Early Stage Breast Cancer Survival May be Better with Lumpectomy Than Mastectomy
Mastectomies may not be as effective as patients once thought when it comes to early breast cancers. A new study to be published in the online journal Cancer has found that women with small early breast cancers may have a better chance of survival if they opt for lumpectomy plus radiation rather than mastectomy.
The study, conducted by Shelley Hwang of the Duke Cancer Institute and her colleagues, examined data on over 112,000 cases of stage I and stage II breast cancer in California. These cases, diagnosed between 1990 and 2004, each resulted in either mastectomy or lumpectomy plus radiation therapy. The women were then followed up to 2009, and the researchers examined patterns between the type of treatment and survival rates.

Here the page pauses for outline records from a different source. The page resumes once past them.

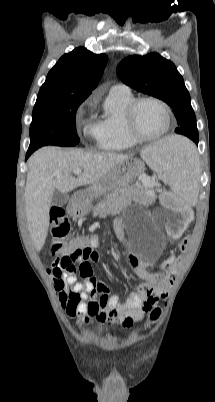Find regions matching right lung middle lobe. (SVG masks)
<instances>
[{
  "label": "right lung middle lobe",
  "mask_w": 215,
  "mask_h": 402,
  "mask_svg": "<svg viewBox=\"0 0 215 402\" xmlns=\"http://www.w3.org/2000/svg\"><path fill=\"white\" fill-rule=\"evenodd\" d=\"M86 98L37 97L30 125V146L34 152L45 145L75 146L80 139L76 133L75 117L80 104Z\"/></svg>",
  "instance_id": "dd1d6c3e"
}]
</instances>
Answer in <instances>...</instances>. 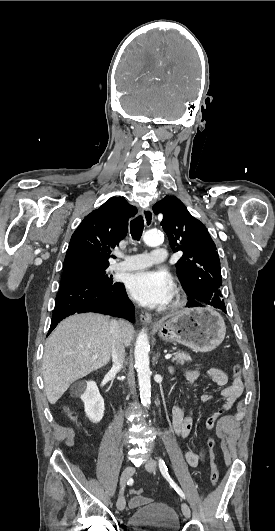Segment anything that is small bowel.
<instances>
[{
    "label": "small bowel",
    "instance_id": "1",
    "mask_svg": "<svg viewBox=\"0 0 275 531\" xmlns=\"http://www.w3.org/2000/svg\"><path fill=\"white\" fill-rule=\"evenodd\" d=\"M208 374L217 386L224 387L221 391V396L224 398L222 407L211 414L205 422L206 428L212 429L222 414L234 406L243 391V383L240 377H234L229 382L225 372L218 368L209 369ZM184 375L190 385H194L200 378V372L197 370H185ZM213 398L212 394L204 393L201 395L200 400L207 403L211 402ZM172 427L174 433L180 438H187L190 435L193 428V416L192 414L185 413L184 405H176L173 407ZM206 454V448L201 446L198 451H186L184 457L188 465L197 467L204 464ZM148 503L149 500L147 498L135 495L130 499L129 507L131 509H137Z\"/></svg>",
    "mask_w": 275,
    "mask_h": 531
}]
</instances>
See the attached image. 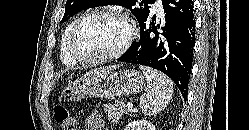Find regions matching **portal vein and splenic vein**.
Masks as SVG:
<instances>
[{
  "label": "portal vein and splenic vein",
  "instance_id": "1",
  "mask_svg": "<svg viewBox=\"0 0 249 130\" xmlns=\"http://www.w3.org/2000/svg\"><path fill=\"white\" fill-rule=\"evenodd\" d=\"M127 108L128 109H132L133 108V104L132 103H127Z\"/></svg>",
  "mask_w": 249,
  "mask_h": 130
}]
</instances>
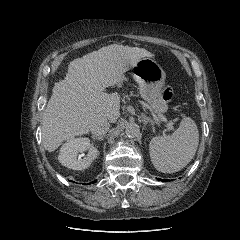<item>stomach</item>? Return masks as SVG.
I'll use <instances>...</instances> for the list:
<instances>
[{
  "label": "stomach",
  "mask_w": 240,
  "mask_h": 240,
  "mask_svg": "<svg viewBox=\"0 0 240 240\" xmlns=\"http://www.w3.org/2000/svg\"><path fill=\"white\" fill-rule=\"evenodd\" d=\"M132 70L133 78L139 84L142 99L149 103L156 113H165L168 105L162 92L166 73L162 67L152 58L145 57L136 61Z\"/></svg>",
  "instance_id": "stomach-1"
}]
</instances>
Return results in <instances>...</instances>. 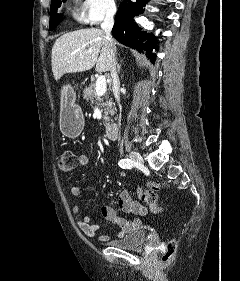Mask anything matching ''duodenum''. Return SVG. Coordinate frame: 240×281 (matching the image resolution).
Wrapping results in <instances>:
<instances>
[{"mask_svg": "<svg viewBox=\"0 0 240 281\" xmlns=\"http://www.w3.org/2000/svg\"><path fill=\"white\" fill-rule=\"evenodd\" d=\"M105 135L110 140H115L118 136V128L115 124H108L105 127Z\"/></svg>", "mask_w": 240, "mask_h": 281, "instance_id": "410a0bca", "label": "duodenum"}]
</instances>
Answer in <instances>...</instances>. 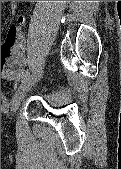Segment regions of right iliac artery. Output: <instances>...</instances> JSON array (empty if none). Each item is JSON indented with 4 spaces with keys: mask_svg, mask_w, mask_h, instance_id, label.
Here are the masks:
<instances>
[{
    "mask_svg": "<svg viewBox=\"0 0 121 169\" xmlns=\"http://www.w3.org/2000/svg\"><path fill=\"white\" fill-rule=\"evenodd\" d=\"M30 77V73L28 71L24 72L21 76V80L24 81Z\"/></svg>",
    "mask_w": 121,
    "mask_h": 169,
    "instance_id": "right-iliac-artery-1",
    "label": "right iliac artery"
}]
</instances>
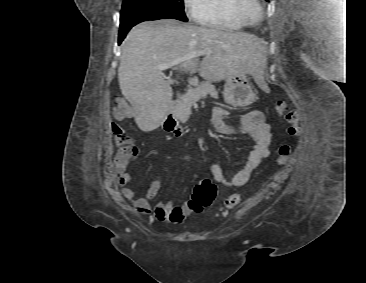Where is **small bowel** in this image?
<instances>
[{
    "mask_svg": "<svg viewBox=\"0 0 366 283\" xmlns=\"http://www.w3.org/2000/svg\"><path fill=\"white\" fill-rule=\"evenodd\" d=\"M227 111L216 106L214 108L213 124L216 130L222 134H248L254 144L250 151L244 167L236 172L231 178H227L219 164L211 165V173L214 179L227 187H241L245 185L252 172L260 164V162L269 155V146L271 141L270 125L265 121V115L260 110L250 111L240 117L236 124H229L226 121ZM186 159L189 157L186 156ZM127 166L116 164V173L118 184L121 187L122 195L132 203L137 211L142 214H152L158 221L168 223H180L185 216L191 213L188 204L175 206L172 202H158L151 209L149 202L153 200L160 188L161 179L155 177L147 190L144 197L129 188L128 185L133 182L131 175L127 172Z\"/></svg>",
    "mask_w": 366,
    "mask_h": 283,
    "instance_id": "1",
    "label": "small bowel"
}]
</instances>
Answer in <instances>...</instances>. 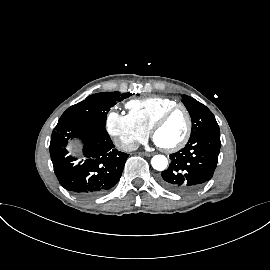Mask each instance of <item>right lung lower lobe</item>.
Segmentation results:
<instances>
[{
	"instance_id": "right-lung-lower-lobe-1",
	"label": "right lung lower lobe",
	"mask_w": 270,
	"mask_h": 270,
	"mask_svg": "<svg viewBox=\"0 0 270 270\" xmlns=\"http://www.w3.org/2000/svg\"><path fill=\"white\" fill-rule=\"evenodd\" d=\"M79 138L83 143V162L67 155L68 139ZM50 155L60 184L84 198L99 196L120 179L128 154L119 152L105 127L86 120L60 122L54 128Z\"/></svg>"
}]
</instances>
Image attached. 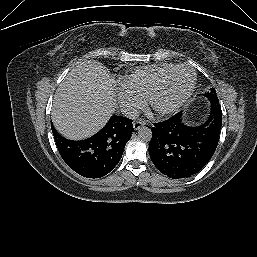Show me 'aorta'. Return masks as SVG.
<instances>
[{
	"mask_svg": "<svg viewBox=\"0 0 257 257\" xmlns=\"http://www.w3.org/2000/svg\"><path fill=\"white\" fill-rule=\"evenodd\" d=\"M152 135V131L148 127L143 126L138 129V136L143 141H150L152 139Z\"/></svg>",
	"mask_w": 257,
	"mask_h": 257,
	"instance_id": "aorta-1",
	"label": "aorta"
}]
</instances>
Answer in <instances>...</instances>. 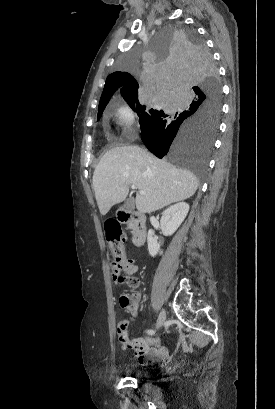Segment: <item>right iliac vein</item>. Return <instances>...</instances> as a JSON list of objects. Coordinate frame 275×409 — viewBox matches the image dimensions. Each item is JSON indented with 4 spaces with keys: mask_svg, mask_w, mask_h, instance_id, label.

The scientists found that in the first three years following surgery, women who had mastectomy were more likely to die from heart disease and other diseases compared with women who had lumpectomy. Overall, they found that women who had lumpectomy plus radiation were more likely to survive cancer than women who had mastectomy. It wasn't only for certain age groups or types of cancer, either. The researchers concluded that the same was true across all ages and cancer types.
Why these results are true, though, remains a mystery. The researchers did not investigate the reasons behind the results. Nonetheless Hwang suggested that it was possible that the women who had lumpectomy were in generally better health that those who had mastectomy.
These results have wide implications for the way breast cancer is treated. Over the last 10 years, there has been a growing tendency for women diagnosed with breast cancer to opt for mastectomy even if they have small, early cancers. With these new findings, women may instead decide to choose lumpectomy.